I don't find "argument via capitalism" to be valid in the slightest.
The statement "It's ok to do this because otherwise capitalist enterprise would collapse" isn't at all valid. It's an argument against capitalism, not an argument for the moral validity of the activity in question.
*shrug*
It's certainly an area that's ripe for serious philosophical debate. However, if the capitalist end weren't there, the products wouldn't exist. Farmers are never required to use a single Monsanto seed, ever. It's not like the world food supply would collapse without them, though there would be somewhat less food and it would therefore be more expensive. If you want a world with no Monsanto-style agricultural results, that's a totally defensible position. I personally don't mind living in a world with Monsanto in the market, particularly because they don't have any sort of a monopoly or oligopoly on seed, just their special deluxe seeds.

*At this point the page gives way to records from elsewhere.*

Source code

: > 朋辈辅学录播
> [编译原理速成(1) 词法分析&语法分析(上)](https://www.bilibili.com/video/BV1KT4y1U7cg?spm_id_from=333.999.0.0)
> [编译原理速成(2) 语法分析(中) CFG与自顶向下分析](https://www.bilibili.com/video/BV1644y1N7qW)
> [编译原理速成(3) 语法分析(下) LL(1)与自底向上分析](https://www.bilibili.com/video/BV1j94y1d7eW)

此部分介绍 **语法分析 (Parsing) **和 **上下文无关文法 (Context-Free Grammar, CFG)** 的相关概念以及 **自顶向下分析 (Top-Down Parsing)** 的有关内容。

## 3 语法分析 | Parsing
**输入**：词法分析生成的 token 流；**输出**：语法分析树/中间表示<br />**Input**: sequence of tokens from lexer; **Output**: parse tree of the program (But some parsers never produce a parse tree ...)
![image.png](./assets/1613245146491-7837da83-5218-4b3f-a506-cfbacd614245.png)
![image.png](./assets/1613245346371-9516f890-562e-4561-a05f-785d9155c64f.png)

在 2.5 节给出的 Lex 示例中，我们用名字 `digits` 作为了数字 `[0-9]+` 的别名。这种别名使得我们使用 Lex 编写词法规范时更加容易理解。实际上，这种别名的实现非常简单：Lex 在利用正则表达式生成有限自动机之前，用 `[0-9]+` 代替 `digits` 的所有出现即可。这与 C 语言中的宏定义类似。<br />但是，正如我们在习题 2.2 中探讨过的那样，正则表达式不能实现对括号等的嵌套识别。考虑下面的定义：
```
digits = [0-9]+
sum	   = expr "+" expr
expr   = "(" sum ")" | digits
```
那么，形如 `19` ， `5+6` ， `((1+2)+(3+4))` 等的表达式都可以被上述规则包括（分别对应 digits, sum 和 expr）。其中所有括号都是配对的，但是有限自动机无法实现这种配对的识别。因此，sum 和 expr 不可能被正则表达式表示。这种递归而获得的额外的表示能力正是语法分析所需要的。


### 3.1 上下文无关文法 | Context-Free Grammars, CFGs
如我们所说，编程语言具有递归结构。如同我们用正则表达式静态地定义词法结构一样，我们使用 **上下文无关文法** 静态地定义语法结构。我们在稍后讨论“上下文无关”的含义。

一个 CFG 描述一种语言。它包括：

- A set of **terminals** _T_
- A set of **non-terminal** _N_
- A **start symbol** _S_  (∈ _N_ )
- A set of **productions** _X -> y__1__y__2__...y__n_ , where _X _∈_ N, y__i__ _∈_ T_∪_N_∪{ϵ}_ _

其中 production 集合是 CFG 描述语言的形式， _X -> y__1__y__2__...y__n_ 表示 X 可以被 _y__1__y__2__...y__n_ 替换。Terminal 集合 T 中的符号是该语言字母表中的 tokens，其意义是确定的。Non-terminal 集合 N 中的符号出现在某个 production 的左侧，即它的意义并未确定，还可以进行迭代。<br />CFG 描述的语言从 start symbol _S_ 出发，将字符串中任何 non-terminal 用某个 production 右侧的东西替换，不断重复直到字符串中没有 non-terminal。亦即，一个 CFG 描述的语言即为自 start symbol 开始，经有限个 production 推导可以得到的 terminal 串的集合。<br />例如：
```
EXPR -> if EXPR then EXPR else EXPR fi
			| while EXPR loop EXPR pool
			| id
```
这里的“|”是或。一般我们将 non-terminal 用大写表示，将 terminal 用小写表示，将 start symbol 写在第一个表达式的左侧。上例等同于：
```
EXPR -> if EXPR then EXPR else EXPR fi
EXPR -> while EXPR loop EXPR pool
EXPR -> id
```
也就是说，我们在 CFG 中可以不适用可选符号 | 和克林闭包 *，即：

There are some more extractive elements to Monsanto's business, specifically their pesticide/herbicide and pesticide/herbicide resistance lines of products. Farmers aren't required to buy those either, and Monsanto may be riding a short wave with them anyways. What Monsanto has not done, but a lot of people seem to imagine they have, is to corner the market for seeds, make no genetic changes other than to make them non-reproductive, and then make only the modified seeds available in perpetuity to extract massive rents.
I personally like publicly funded research for agriculture (in Minnesota, where I live, our state university has been incredibly successful in this field and it has amply paid back the investments). It's not much cheaper, but it's not as rapacious. The Monsanto bargain doesn't seem like a good one to me, and if I owned a farm I doubt I would take it. But for those who would, it doesn't seem fundamentally unreasonable to me that a person can freely choose to engage in a highly restrictive deal to access the fruit of a billion dollars' worth of research. Outside of their designer lines their deals aren't so oppressive, and they aren't the only vendor around.